Ebbene, non è forse l’impersonale il demone di Deleuze?!
* Pubblicato in Rue Descartes, n. 20, Gilles Deleuze Immanence et vie, Mai 1998, pp. 69-76 [N.d.T.].
[1] R. Queneau, Dialectique hégélienne et séries de Fourier, Bords 1963.
[2] Il testo reca /chevronné/ che propriamente vorrebbe dire /veterano/, indicando cioè colui che ha acquisito esperienza e valore sul campo di battaglia [N.d.T.].
[3] Sia in questa coppia di versi che in quella precedente la versione francese dà luogo ad un gioco di parole estremamente coerente col discorso di Schérer – «Il est la quatrième personne du singulier/ de laquelle personne ne parle» – grazie al quale /persona/ e /nessuno/ finiscono coll’identificarsi [N.d.T.].
[4] Traduzione nostra [N.d.T.].
[5] Die Fackel – La fiaccola, appunto – era il nome della rivista che Karl Kraus diresse dal 1899 al 1933 [N.d.T.].
[6] Nel testo /clivage/, termine indicante la proprietà dei corpi minerali di fratturarsi secondo il senso naturale dei loro strati lamellari [N.d.T.].

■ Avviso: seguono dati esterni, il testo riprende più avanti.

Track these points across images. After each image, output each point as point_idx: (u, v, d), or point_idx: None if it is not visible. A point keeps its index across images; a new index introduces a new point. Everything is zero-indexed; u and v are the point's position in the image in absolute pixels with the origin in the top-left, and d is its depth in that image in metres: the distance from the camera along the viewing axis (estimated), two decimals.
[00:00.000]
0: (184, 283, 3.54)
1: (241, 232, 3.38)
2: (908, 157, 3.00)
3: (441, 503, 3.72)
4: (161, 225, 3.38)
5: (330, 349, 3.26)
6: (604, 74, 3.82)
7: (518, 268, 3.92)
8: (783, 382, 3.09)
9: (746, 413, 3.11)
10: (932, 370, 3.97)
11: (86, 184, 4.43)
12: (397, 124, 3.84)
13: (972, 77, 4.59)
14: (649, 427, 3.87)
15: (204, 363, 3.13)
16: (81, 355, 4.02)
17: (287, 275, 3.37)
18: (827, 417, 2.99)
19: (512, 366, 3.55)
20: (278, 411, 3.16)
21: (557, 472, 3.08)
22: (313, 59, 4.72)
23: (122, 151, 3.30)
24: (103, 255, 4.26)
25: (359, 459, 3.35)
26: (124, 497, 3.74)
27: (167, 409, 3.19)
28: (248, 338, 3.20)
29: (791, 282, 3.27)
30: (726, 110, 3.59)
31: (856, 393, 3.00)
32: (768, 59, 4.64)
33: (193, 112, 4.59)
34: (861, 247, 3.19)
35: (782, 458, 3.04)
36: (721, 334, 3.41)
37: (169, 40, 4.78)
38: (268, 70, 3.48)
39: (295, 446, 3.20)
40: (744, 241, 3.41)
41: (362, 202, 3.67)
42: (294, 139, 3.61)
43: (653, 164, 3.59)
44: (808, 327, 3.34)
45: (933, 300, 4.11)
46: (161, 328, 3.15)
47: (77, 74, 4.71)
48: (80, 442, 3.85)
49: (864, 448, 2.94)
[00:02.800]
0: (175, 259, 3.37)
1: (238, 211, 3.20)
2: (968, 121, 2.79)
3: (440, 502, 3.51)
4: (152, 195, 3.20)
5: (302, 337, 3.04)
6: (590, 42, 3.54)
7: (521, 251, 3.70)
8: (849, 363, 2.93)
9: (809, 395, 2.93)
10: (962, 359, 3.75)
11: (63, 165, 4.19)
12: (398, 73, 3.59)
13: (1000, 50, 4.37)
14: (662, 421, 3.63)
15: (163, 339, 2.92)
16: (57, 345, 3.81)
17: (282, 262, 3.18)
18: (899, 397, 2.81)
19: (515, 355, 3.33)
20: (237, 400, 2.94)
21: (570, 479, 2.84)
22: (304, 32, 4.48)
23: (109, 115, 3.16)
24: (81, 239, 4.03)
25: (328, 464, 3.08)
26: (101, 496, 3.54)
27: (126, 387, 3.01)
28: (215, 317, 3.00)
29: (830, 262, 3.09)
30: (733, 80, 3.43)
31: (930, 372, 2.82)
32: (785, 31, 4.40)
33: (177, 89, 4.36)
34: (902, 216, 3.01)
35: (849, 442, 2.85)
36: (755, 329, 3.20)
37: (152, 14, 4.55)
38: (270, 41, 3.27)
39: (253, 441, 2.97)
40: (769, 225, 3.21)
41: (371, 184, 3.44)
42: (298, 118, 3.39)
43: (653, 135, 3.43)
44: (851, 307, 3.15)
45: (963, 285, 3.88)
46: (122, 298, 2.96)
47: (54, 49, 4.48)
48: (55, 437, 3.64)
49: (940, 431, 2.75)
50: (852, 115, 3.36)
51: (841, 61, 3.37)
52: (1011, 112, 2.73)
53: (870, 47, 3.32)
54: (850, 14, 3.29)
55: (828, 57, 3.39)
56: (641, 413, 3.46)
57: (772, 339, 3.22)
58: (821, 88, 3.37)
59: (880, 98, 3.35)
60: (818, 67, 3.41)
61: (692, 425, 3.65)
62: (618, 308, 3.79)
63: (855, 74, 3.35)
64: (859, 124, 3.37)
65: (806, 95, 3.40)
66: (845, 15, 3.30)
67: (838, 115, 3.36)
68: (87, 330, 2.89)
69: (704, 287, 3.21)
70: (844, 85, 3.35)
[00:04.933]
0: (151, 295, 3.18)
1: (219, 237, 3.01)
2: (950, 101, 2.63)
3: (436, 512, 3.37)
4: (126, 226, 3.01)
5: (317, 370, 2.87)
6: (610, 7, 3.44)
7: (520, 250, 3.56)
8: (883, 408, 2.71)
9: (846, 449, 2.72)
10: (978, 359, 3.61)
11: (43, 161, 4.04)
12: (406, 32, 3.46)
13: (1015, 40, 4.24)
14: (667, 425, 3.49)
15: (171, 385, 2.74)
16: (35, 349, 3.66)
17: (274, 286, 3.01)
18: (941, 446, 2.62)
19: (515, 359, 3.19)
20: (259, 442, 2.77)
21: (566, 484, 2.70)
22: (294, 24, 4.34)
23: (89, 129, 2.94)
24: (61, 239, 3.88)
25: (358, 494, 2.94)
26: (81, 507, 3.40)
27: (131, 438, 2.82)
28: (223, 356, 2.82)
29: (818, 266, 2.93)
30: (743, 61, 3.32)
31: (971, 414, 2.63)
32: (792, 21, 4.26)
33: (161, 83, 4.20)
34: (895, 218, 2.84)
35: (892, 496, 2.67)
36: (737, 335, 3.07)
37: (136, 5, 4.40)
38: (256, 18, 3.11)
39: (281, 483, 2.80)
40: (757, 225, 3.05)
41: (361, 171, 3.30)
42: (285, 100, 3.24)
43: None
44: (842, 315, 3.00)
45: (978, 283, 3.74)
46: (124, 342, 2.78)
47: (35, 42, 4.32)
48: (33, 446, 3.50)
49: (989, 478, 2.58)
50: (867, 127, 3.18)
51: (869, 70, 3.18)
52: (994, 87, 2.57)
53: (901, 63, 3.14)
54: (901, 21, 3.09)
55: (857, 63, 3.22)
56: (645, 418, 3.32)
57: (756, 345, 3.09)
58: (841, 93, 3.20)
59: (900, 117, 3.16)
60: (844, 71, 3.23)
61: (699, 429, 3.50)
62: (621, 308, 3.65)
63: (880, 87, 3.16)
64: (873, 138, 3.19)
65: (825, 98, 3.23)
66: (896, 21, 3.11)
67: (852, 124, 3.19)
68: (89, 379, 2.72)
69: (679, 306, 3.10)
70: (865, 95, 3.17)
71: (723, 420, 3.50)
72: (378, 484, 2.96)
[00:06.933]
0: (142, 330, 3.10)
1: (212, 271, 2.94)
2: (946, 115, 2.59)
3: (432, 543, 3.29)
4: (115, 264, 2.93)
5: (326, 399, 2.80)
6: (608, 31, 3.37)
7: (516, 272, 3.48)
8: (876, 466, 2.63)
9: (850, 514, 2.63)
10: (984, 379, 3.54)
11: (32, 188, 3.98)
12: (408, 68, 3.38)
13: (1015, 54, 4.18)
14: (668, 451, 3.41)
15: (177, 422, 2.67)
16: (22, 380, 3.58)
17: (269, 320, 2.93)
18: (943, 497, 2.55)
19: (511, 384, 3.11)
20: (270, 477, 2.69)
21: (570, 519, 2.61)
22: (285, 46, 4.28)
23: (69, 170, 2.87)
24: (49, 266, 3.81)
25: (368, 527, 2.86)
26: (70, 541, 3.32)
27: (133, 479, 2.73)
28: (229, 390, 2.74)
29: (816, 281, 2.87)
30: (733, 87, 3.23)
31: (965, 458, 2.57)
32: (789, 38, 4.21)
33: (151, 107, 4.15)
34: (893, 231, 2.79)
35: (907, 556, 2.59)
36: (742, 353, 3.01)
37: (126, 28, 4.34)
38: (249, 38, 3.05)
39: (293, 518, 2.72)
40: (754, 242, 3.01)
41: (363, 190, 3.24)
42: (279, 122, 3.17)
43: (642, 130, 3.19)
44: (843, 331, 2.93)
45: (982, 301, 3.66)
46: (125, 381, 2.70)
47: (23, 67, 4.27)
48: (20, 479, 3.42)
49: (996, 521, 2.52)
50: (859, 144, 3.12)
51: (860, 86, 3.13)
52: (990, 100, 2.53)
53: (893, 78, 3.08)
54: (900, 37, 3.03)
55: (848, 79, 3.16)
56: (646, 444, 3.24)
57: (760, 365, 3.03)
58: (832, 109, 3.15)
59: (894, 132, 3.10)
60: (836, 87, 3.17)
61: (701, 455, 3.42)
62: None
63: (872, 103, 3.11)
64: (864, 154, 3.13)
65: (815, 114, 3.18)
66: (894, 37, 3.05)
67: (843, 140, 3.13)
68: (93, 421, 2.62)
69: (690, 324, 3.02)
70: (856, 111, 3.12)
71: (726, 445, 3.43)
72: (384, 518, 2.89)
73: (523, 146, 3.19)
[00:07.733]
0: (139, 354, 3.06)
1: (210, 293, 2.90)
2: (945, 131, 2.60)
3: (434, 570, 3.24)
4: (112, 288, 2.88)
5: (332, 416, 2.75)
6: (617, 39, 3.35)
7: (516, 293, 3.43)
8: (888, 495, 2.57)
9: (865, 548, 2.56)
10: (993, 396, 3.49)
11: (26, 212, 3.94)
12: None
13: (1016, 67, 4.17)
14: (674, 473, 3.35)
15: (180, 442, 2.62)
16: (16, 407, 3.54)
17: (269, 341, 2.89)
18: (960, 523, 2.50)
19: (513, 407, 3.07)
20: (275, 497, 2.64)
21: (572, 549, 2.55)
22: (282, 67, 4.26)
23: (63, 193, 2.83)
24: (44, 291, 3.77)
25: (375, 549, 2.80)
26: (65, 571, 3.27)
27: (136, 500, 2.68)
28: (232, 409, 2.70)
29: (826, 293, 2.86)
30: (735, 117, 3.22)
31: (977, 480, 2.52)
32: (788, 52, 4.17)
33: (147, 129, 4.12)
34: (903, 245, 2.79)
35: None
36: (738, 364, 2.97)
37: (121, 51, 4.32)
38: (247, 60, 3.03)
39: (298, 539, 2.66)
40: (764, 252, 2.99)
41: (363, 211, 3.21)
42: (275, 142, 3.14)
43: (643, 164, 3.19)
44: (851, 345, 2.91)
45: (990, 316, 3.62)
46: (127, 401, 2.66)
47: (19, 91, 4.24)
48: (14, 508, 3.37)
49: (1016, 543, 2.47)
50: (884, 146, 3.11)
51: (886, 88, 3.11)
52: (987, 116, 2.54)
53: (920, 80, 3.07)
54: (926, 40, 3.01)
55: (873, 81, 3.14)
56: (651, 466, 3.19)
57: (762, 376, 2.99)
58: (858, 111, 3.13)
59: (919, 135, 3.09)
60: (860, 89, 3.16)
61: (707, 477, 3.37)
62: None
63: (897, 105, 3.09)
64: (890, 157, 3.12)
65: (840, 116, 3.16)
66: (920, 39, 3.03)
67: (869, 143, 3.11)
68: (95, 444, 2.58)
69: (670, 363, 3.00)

René Schérer (Tulle, 25 novembre 1922), filosofo e professore emerito presso Paris VIII, fratello minore del regista Èric Romher. Addottoratosi nel 1960 con uno studio dedicato alla struttura e al fondamento della comunicazione umana, si occupa nel corso degli anni ’60 di Husserl, pubblicando un saggio sul padre della fenomenologia e portando a termine la traduzione in francese delle Ricerche Logiche insieme a Hubert Elie. Passando attraverso il pensiero di Kant, Hegel, Stirner e Heidegger, Schérer approda agli inizi degli anni ’70 alla figura di Fourier il quale diviene il veicolo privilegiato per meditare sul concetto di utopia. Affianca Deleuze nell’insegnamento a Vincennes; durante questo periodo stringe rapporti di amicizia con Foucault, Châtelet, Lapassade. Tra la metà degli anni ’70 e gli anni ’80 i suoi interessi principali si appuntano sulla pedagogia: è di questo periodo la sua opera più celebre e acclamata dal titolo più che eloquente: Émile perverti ou des rapports entre l’education et la sexualité (1974). Altre opere: Husserl, sa vie et son oeuvre (1964), Charles Fourier, l’ordre subversif (1972), Regards sur Deleuze (1988), Passages pasoliniens (con G. Passerone, 2006).